Problem to solve
Produce a copy of every line in the records that holds the string "root".

Dataset records

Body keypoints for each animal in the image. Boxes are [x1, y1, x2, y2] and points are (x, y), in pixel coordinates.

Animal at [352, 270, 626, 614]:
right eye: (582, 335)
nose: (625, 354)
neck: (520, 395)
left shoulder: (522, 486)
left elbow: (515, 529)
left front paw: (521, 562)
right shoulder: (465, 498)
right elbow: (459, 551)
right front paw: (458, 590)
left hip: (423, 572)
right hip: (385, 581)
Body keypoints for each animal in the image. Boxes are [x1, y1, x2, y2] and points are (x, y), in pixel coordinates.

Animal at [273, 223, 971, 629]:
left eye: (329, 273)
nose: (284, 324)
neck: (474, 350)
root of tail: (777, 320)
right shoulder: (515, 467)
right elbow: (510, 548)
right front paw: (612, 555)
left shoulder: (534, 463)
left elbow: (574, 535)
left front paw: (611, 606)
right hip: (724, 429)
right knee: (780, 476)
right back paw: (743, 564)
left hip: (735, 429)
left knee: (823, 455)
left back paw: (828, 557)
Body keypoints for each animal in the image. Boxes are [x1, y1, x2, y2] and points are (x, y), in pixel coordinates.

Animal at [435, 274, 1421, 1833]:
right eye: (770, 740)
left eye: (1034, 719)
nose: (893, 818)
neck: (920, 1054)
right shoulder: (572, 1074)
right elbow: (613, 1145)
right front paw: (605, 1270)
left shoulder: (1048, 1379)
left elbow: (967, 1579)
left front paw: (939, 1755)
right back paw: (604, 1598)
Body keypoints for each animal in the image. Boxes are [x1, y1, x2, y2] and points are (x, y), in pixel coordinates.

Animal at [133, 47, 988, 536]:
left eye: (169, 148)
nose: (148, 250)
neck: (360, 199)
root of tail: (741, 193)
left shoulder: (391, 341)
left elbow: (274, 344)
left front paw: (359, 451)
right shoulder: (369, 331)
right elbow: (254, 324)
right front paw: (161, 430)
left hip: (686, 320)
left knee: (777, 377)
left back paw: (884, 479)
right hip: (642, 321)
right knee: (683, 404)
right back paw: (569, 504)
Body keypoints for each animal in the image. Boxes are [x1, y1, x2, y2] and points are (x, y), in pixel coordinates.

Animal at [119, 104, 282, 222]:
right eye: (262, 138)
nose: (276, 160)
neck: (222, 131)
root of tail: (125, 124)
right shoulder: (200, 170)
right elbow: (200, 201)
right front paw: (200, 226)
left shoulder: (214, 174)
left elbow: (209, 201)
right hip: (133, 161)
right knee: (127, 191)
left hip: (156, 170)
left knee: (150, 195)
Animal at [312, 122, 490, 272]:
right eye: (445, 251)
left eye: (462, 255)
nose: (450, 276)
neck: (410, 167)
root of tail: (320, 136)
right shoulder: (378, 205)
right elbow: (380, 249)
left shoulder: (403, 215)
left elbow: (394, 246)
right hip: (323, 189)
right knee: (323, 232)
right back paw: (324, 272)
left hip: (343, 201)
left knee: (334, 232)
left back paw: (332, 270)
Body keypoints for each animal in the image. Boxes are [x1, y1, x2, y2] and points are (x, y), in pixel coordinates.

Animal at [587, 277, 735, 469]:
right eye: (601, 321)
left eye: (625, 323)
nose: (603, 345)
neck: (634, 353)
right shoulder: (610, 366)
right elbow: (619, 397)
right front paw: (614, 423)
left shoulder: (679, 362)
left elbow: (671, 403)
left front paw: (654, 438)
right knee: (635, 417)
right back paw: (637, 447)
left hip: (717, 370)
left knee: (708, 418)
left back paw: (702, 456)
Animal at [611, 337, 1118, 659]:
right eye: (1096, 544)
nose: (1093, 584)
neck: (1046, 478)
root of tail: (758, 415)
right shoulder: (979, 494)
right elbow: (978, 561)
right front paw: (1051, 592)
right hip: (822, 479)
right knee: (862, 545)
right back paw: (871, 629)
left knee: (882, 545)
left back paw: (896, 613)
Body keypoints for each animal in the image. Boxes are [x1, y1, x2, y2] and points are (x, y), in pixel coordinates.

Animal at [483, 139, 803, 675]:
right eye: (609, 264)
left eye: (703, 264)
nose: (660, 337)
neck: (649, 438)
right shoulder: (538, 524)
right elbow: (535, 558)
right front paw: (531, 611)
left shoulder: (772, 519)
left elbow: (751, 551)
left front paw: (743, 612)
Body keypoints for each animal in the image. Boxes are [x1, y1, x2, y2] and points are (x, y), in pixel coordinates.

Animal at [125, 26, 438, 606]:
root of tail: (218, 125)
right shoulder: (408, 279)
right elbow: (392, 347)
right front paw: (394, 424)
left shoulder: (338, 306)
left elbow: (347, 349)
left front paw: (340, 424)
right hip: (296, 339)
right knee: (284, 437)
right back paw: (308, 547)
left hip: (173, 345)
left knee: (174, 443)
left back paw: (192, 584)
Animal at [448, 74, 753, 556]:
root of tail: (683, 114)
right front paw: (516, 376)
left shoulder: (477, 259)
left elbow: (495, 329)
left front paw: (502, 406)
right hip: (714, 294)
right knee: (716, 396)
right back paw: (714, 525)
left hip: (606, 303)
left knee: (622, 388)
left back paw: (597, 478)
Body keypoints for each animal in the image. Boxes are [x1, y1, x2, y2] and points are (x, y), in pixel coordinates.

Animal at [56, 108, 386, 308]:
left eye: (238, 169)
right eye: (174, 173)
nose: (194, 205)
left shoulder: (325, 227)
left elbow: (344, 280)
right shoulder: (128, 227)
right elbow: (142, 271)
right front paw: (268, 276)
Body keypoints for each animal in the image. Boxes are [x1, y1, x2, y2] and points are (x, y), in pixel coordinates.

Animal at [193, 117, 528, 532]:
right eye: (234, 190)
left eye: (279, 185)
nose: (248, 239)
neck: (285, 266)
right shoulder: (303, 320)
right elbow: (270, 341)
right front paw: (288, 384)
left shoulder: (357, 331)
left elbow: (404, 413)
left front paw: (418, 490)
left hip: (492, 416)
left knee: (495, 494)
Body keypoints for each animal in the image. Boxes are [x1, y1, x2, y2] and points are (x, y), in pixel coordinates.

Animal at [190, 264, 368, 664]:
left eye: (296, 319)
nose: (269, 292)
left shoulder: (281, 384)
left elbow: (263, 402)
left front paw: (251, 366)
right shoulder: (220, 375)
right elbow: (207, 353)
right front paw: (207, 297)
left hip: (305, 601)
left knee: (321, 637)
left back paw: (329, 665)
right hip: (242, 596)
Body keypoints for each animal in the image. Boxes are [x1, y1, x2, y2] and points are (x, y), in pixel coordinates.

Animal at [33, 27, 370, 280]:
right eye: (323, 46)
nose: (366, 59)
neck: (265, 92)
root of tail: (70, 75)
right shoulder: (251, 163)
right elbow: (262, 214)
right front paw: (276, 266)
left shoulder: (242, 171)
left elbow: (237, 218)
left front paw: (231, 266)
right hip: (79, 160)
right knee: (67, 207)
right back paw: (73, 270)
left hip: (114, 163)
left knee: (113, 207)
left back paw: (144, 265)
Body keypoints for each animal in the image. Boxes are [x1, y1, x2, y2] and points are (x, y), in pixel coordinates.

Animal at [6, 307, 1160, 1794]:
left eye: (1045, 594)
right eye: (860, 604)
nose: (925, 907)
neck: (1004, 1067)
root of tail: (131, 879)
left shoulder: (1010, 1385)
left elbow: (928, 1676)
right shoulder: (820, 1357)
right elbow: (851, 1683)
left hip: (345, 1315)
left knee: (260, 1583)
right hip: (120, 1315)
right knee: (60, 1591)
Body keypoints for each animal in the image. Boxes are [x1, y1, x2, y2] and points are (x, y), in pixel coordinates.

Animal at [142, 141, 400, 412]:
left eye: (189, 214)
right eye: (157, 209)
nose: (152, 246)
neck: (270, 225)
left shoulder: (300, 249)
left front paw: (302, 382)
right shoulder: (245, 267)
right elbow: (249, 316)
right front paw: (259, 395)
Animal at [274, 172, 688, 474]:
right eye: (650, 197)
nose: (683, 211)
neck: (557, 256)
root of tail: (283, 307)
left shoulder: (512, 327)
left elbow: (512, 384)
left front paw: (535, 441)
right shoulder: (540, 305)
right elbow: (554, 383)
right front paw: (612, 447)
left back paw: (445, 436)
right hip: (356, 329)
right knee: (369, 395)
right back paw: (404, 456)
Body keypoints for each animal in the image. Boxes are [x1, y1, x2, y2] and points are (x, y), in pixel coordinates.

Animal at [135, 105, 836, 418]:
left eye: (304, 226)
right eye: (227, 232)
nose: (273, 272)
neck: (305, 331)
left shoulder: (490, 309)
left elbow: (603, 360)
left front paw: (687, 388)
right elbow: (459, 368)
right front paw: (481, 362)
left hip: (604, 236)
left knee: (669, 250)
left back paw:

Solution for this task
root of tail: (777, 320)
root of tail: (741, 193)
root of tail: (125, 124)
root of tail: (320, 136)
root of tail: (758, 415)
root of tail: (218, 125)
root of tail: (683, 114)
root of tail: (70, 75)
root of tail: (131, 879)
root of tail: (283, 307)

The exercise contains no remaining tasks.